Hello, everyone. I’m trying to apply my recently aquired knowledge about GAN’s, and for that i’m trying to build a WGAN-GP for generating a fictional character, but i have a very limited dataset (827 images) with a very broad range of image sizes and ways that this chracter is portrayed. With that said I would like to know:

  • Is it easier to train the model if i resize the images to 64x64 or is it better to be in high resolution as possible (was thinking in 256x256 at first)? I’d like to know papers that use those resolutions for getting a better graps of how many convolutions and transposed convolutions and what the strides, paddings, etc.

  • Since i have a very limited dataset, using basic data augmentation would help? I was thinking in a horizontal flip of the images and then rotating both the flipped and non-flipped ones, making it 4 times bigger.

  • Would it be better to select images that the fictional character is portrayed in the most similar way (selecting only images with the full body of the character, for exemple)?

  • Is WGAN-GP really a good architecture for this case?

Thanks in advance for anyone trying to help.

Here are my thoughts:

In better resolution the model can pick up more features but it also depends on the number of parameters of the model if it capable of analyzing that many features.

Data augmentation is a good direction to move, you can see tensorflows image data augmentation library it can be helpful to you.

If you are just wanting to detect only the fictional character then maybe its a good idea to concentrate on that, but you need to see the real life test cases, what background do they include?

  • Is WGAN-GP really a good architecture for this case? - I dont know but probably more advanced models exist…
1 Like

Thanks for your reply @gent.spah !

I’ll certainly give a look and try to use the tensorflow data augmentation library!

I understand that there are more powerful architectures like StyleGAN and CycleGAN, but i don’t know how to apply these architectures to my case. I’m trying to generate images of a brazilian folkoric character and as I said, there aren’t many images available, and the WGAN-GP architecture was the one that grabbed my attention because it was more clear to me what i should to to generate more images of this character. Would you give me a clearer idea of how could i use the more powerful architectures? I don’t know if i misuderstood the uses of those architectures in the other classes, so your answer would be of great help.

Its been a while I have done this specialization but I think they explain those architechtures too, you also need to search online to find a pretrained GAN model (start with what comes up to your mind first), that you can possibly fine tune since you dont have a lot of data. These are my suggestions.

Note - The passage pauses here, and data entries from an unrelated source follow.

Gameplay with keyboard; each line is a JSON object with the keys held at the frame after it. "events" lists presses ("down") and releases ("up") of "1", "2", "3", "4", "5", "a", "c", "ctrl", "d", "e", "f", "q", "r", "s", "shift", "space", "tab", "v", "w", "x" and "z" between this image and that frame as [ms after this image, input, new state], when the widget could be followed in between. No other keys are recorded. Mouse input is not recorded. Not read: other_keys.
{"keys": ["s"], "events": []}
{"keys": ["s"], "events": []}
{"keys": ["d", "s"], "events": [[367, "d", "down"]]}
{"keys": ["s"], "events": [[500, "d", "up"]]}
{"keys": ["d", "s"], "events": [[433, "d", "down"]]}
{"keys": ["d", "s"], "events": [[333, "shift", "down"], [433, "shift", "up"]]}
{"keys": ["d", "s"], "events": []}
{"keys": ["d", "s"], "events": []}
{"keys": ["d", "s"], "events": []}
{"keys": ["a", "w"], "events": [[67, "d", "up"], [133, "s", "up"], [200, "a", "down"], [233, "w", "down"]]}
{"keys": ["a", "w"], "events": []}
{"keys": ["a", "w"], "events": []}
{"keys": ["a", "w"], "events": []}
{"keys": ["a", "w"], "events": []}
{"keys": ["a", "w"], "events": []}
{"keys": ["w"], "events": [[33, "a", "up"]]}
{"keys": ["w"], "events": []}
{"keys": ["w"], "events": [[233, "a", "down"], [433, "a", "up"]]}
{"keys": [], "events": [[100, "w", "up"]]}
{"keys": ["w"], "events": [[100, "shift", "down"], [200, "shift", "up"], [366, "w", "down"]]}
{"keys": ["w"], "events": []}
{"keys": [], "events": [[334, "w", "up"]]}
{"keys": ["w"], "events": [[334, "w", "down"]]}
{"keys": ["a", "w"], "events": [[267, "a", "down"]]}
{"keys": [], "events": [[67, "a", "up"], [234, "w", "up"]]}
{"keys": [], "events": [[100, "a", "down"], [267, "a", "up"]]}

You are absolutely correct.

I’ve just entered the world of deep learning, it’s not much more than two weeks since i’ve started taking courses on this subject, and I don’t have a strong mathematical and statistical background, so it surely is a lot to digest. But i have to complete this project (it’s the final thesis for my post graduation) as soon as possible since the deadline is close. So the best approach i could’ve think of was doing this WGAN-GP to consolidate my recent obtained knowledge and being able to complete my thesis as fast as possible with a decent quality (for now it’s just provisory results). And later with more time and improving my mathematics, i’ll dive into these more sofisticated architectures.

Thank you so much!

1 Like

Yes thats right the most important point of the thesis is expounding an idea and the steps taken to do it not the final result which in any case is unknown. So try to put effort in the process and if be, you will achieve some or all of the projected goals.

1 Like